2. Requirements: 4 cells (1.5 V each), ammeter, voltmeter, conducting wires, nichrome wire (as resistance), and plug key.
3. Procedure
- Assemble the circuit as per the diagram, using the nichrome wire as the resistor.
- Connect one cell to the circuit and record the readings of the ammeter (current) and voltmeter (potential difference).
- Gradually add cells one by one (up to 4 cells), recording the readings each time in a table.
- For each case, calculate R=`"V"/"I"`.
- Plot a graph of potential difference (V) on the y-axis and current (I) on the x-axis.
Verification of Ohm’s Law
4. Observation Chart
| No. | Cells Used | Current (I) (mA) | Current (I) (A) | Potential Difference (V) | R = V/I (Ω) |
|---|---|---|---|---|---|
| 1 | 1 | 50 | 0.05 | 1.5 | 30 |
| 2 | 2 | 100 | 0.10 | 3.0 | 30 |
| 3 | 3 | 150 | 0.15 | 4.5 | 30 |
| 4 | 4 | 200 | 0.20 | 6.0 | 30 |
5. Graph
The graph above illustrates the relationship between current (I) and potential difference (V) based on the provided data. It is a straight line, indicating that V∝I, which confirms Ohm's Law. This linear relationship shows that the resistance (R) of the conductor is constant.

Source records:
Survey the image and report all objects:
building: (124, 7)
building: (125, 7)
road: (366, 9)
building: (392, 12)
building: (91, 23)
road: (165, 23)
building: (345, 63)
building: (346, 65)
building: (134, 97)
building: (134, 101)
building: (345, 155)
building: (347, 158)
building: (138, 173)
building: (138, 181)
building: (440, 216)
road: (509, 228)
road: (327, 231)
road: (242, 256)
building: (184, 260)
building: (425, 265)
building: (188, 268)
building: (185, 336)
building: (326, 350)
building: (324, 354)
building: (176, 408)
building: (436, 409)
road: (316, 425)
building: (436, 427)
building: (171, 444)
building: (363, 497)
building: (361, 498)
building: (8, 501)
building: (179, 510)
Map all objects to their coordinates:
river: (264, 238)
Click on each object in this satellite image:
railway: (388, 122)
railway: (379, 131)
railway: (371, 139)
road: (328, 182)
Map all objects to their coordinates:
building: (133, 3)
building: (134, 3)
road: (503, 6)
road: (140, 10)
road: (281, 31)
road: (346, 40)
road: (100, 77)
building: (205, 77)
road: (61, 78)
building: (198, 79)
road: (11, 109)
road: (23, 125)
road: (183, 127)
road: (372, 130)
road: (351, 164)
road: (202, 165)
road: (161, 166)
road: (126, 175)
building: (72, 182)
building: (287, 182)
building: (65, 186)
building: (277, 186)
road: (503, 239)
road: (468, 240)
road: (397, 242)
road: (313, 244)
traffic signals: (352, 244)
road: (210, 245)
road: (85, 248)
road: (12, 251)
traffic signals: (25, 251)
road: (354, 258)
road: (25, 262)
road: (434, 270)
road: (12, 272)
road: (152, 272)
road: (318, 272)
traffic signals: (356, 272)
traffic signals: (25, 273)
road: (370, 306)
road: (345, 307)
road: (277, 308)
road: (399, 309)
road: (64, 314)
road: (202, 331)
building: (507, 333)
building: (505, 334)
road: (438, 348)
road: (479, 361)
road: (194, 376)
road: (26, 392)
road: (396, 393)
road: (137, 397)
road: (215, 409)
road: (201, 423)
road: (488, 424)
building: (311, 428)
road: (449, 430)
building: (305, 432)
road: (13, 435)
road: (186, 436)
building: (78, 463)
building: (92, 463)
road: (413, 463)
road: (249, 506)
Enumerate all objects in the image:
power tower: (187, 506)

◆ WORK TO BE COMPLETED ◆
Can you write out the Ohm's law experiment text word for word, everything from "2. Requirements: 4" down to "on the x-axis."?

◆ OUTPUT BELOW ◆
2. Requirements: 4 cells (1.5 V each), ammeter, voltmeter, conducting wires, nichrome wire (as resistance), and plug key.
3. Procedure
- Assemble the circuit as per the diagram, using the nichrome wire as the resistor.
- Connect one cell to the circuit and record the readings of the ammeter (current) and voltmeter (potential difference).
- Gradually add cells one by one (up to 4 cells), recording the readings each time in a table.
- For each case, calculate R=`"V"/"I"`.
- Plot a graph of potential difference (V) on the y-axis and current (I) on the x-axis.